意図した結果にならないときに確認したいこと
array_pad の長さが変わらない
「array_pad したのに要素が増えない」というときは、第2引数に追加したい個数を渡しているケースがほとんどです。第2引数は「最終的な要素数」です。3要素の配列に2個足したいなら、2 ではなく 5 を渡します。また、元の配列がすでに指定サイズ以上のときは変化しないので、その点も確認してください。
戻り値を受け取り忘れている
3つとも「元の配列を書き換える」関数ではなく「結果を返す」関数です。array_pad($data, 5, 0); のように呼び出しただけで $data が変わることを期待していると、いつまでも変化しません。必ず $data = array_pad($data, 5, 0); のように戻り値を受け取ってください。array_chunk や array_fill も同様です。

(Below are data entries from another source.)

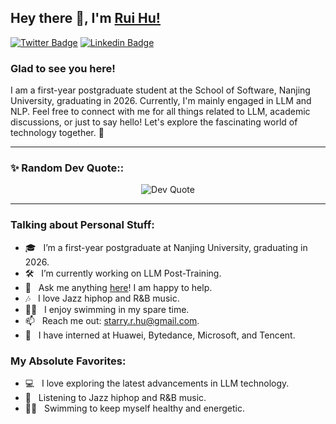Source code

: ## Hey there 👋, I'm [Rui Hu!](https://github.com/Hades1019/)

[![Twitter Badge](https://img.shields.io/badge/-Twitter-00acee?style=flat-square&logo=Twitter&logoColor=white)](https://x.com/HuJinBo_plus)
[![Linkedin Badge](https://img.shields.io/badge/-LinkedIn-0e76a8?style=flat-square&logo=Linkedin&logoColor=white)](https://www.linkedin.com/in/ray-hu-3b02712a5/)

### Glad to see you here! 
I am a first-year postgraduate student at the School of Software, Nanjing University, graduating in 2026. Currently, I'm mainly engaged in LLM and NLP. 
Feel free to connect with me for all things related to LLM, academic discussions, or just to say hello! Let's explore the fascinating world of technology together. 🌟

<hr>
<h3 align="left">✨ Random Dev Quote::</h3>
<p align="center">
  <img src="https://quotes-github-readme.vercel.app/api?type=horizontal&theme=dark" alt="Dev Quote" />
</p>
<hr>

### Talking about Personal Stuff:

- 🎓 &nbsp; I’m a first-year postgraduate at Nanjing University, graduating in 2026.
- 🛠 &nbsp; I’m currently working on LLM Post-Training.
- 💬 &nbsp; Ask me anything [here](https://github.com/Raynhu/Raynhu/issues/1)! I am happy to help.
- 🎶 &nbsp; I love Jazz hiphop and R&B music.
- 🏊‍♂️ &nbsp; I enjoy swimming in my spare time.
- 📫 &nbsp; Reach me out: starry.r.hu@gmail.com.
- 💼 &nbsp; I have interned at Huawei, Bytedance, Microsoft, and Tencent.

### My Absolute Favorites:

- 💻 &nbsp; I love exploring the latest advancements in LLM technology.
- 🎵 &nbsp; Listening to Jazz hiphop and R&B music.
- 🏊‍♂️ &nbsp; Swimming to keep myself healthy and energetic.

array_chunk の length に 0 以下を渡した
array_chunk の第2引数 $length は 1 以上でなければなりません。0 や負の数を渡すと、PHP 8.0 以降は ValueError が発生します。分割数を変数から計算して渡す場合は、その値が 1 以上になっているかを事前に確認しておくと安全です。
まとめ
配列の分割・生成・穴埋めをおさらいします。array_chunk は配列を N 個ずつの塊に分割し、第3引数 true で元のキーを保持できます。グリッドやページ送りの実装で活躍します。array_fill は同じ値で埋めた配列を新規に生成し、初期値のそろったカウンター配列などをループなしで用意できます。文字列キーで作りたいときは array_fill_keys を使います。array_pad は配列を指定サイズまで埋める関数で、正の数なら末尾、負の数なら先頭に値を追加します。いずれも元の配列は書き換えず結果を返すので、戻り値を受け取ることを忘れないようにしましょう。この3つを押さえておくと、表示前の配列整形がぐっと楽になります。